When I decided to study art history instead of English literature, it was because using words to analyze visual objects made more sense to me than writing about writing. It wasn’t until I had already spent a year teaching that I came to understand the important lessons I had learned from studying art history. Most significantly, it helped me to See Better. It brought back the sparkle and glitter of the world. It trained my mind to formulate problems and find solutions. It made me think about psychology and creative energy. It put me in touch with the spiritual, and gave me an inkling of cosmic consciousness.
I came to the above realizations while sitting in the nave of the church of St. Madeleine in Vézélay, on one of many unorthodox pilgrimages. (When seeking shelter at the Pax Christi in Vézélay I was asked if I was on an “orthodox pilgrimage.”) Not surprisingly, and also because I loved to visit the Cloisters as a college student in New York City, my first area of expertise was in the middle ages. My Master’s Thesis was Witchcraft Motifs in Northern European Art of the Sixteenth Century – not exactly medieval, but as far back as one could go to study witchcraft iconography. My doctoral dissertation was An Archaeological Investigation of the Winchester Psalter (BL Cotton Nero C IV). I loved spending days in the Student’s Room of the old British Library, pouring over priceless illuminated manuscripts, each of which resonated with a mystical aura. Three articles followed from that work: “An Archaeological Reconstruction of a Previous State of the Winchester Psalter,” “No Exit: Structure and Organization in a Twelfth Century Last Judgement Cycle,” and “The Winchester Psalter: A Re-ordering of Its Prefatory Miniatures According to Scriptural Sequence.”
During the early 1970s I became deeply involved with the Women’s Movement and began to proudly define myself as a feminist.

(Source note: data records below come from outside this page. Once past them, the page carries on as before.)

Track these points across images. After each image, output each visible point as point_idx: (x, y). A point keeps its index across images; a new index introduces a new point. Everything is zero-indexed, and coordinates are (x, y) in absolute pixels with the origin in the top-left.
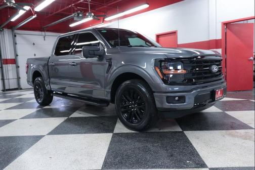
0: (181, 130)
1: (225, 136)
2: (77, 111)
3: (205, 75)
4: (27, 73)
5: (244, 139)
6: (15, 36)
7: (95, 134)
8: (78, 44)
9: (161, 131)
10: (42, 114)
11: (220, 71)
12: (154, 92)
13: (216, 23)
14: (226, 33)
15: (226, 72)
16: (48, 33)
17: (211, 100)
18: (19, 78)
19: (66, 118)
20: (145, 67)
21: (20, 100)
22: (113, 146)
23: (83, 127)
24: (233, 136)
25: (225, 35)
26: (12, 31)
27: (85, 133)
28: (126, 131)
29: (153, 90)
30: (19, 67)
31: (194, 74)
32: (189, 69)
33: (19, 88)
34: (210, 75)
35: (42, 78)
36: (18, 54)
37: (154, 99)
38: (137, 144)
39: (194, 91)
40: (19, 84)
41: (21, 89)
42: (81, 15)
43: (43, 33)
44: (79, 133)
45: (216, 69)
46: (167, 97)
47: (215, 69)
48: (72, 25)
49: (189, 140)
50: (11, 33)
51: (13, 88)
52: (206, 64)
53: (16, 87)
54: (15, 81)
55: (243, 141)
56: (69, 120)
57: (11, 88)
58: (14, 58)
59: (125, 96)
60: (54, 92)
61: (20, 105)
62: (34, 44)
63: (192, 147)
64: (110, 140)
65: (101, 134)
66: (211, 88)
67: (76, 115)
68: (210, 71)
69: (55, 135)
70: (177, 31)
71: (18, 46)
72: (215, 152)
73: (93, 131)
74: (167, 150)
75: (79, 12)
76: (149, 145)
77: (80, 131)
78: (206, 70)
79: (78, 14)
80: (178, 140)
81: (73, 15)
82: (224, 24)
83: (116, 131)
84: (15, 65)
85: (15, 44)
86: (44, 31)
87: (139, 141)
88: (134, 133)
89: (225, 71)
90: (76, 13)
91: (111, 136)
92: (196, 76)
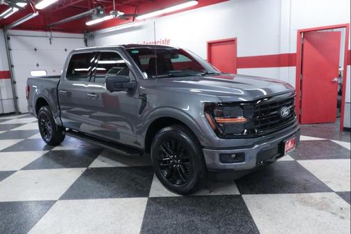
0: (238, 193)
1: (296, 203)
2: (99, 157)
3: (273, 123)
4: (28, 98)
5: (320, 209)
6: (9, 38)
7: (124, 199)
8: (100, 62)
9: (213, 194)
10: (52, 162)
11: (292, 111)
12: (203, 147)
13: (290, 30)
14: (303, 44)
15: (301, 97)
16: (55, 34)
17: (279, 155)
18: (17, 98)
19: (84, 169)
20: (188, 109)
21: (20, 134)
22: (148, 220)
23: (107, 185)
24: (305, 203)
25: (301, 48)
26: (4, 31)
27: (110, 197)
28: (167, 193)
29: (203, 143)
30: (15, 82)
31: (256, 123)
32: (251, 117)
33: (17, 112)
34: (278, 121)
35: (49, 108)
36: (14, 65)
37: (203, 156)
38: (180, 216)
39: (256, 146)
40: (16, 106)
41: (20, 113)
42: (102, 12)
43: (48, 34)
44: (102, 197)
45: (287, 113)
46: (221, 155)
47: (285, 112)
48: (89, 23)
49: (248, 211)
50: (2, 33)
51: (9, 112)
52: (273, 107)
53: (12, 110)
54: (11, 102)
55: (318, 212)
56: (90, 174)
57: (5, 112)
58: (7, 69)
59: (164, 147)
60: (67, 129)
61: (19, 143)
62: (36, 50)
63: (253, 223)
64: (145, 209)
65: (132, 199)
66: (278, 139)
67: (98, 163)
68: (278, 116)
69: (70, 201)
70: (236, 38)
71: (13, 53)
72: (281, 231)
73: (122, 193)
74: (219, 228)
75: (99, 7)
76: (196, 219)
77: (103, 194)
78: (273, 115)
79: (98, 11)
80: (234, 211)
81: (91, 11)
82: (301, 33)
83: (153, 194)
84: (9, 80)
85: (9, 49)
86: (50, 31)
87: (183, 212)
88: (176, 198)
89: (300, 95)
90: (95, 10)
91: (146, 203)
92: (259, 126)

In the early 1980s I began teaching about women artists, and at the same time began to hear their voices through their writings. Ultimately I felt the need to come out of the scholarly closet and devote my energies to the study of women artists of the 19th, 20th, and now 21st centuries. As a graduate student I had a secondary concentration in Modern Art, and for the past twenty years I have devoted my research solely to women artists of this period. My two critical anthologies are Voicing Our Visions and Voicing Today’s Visions. Both of these volumes contain writings by women artists, as well as analytical essays. They both emphasize the process of coming to voice. I also wrote a short monograph on Mary Cassatt, and served as a consultant and author for The Dictionary of Women Artists, along with completing other writings. My current project, The Gendered Artist, is a series of essays that explore strategies used by women artists to maintain their artistic authority.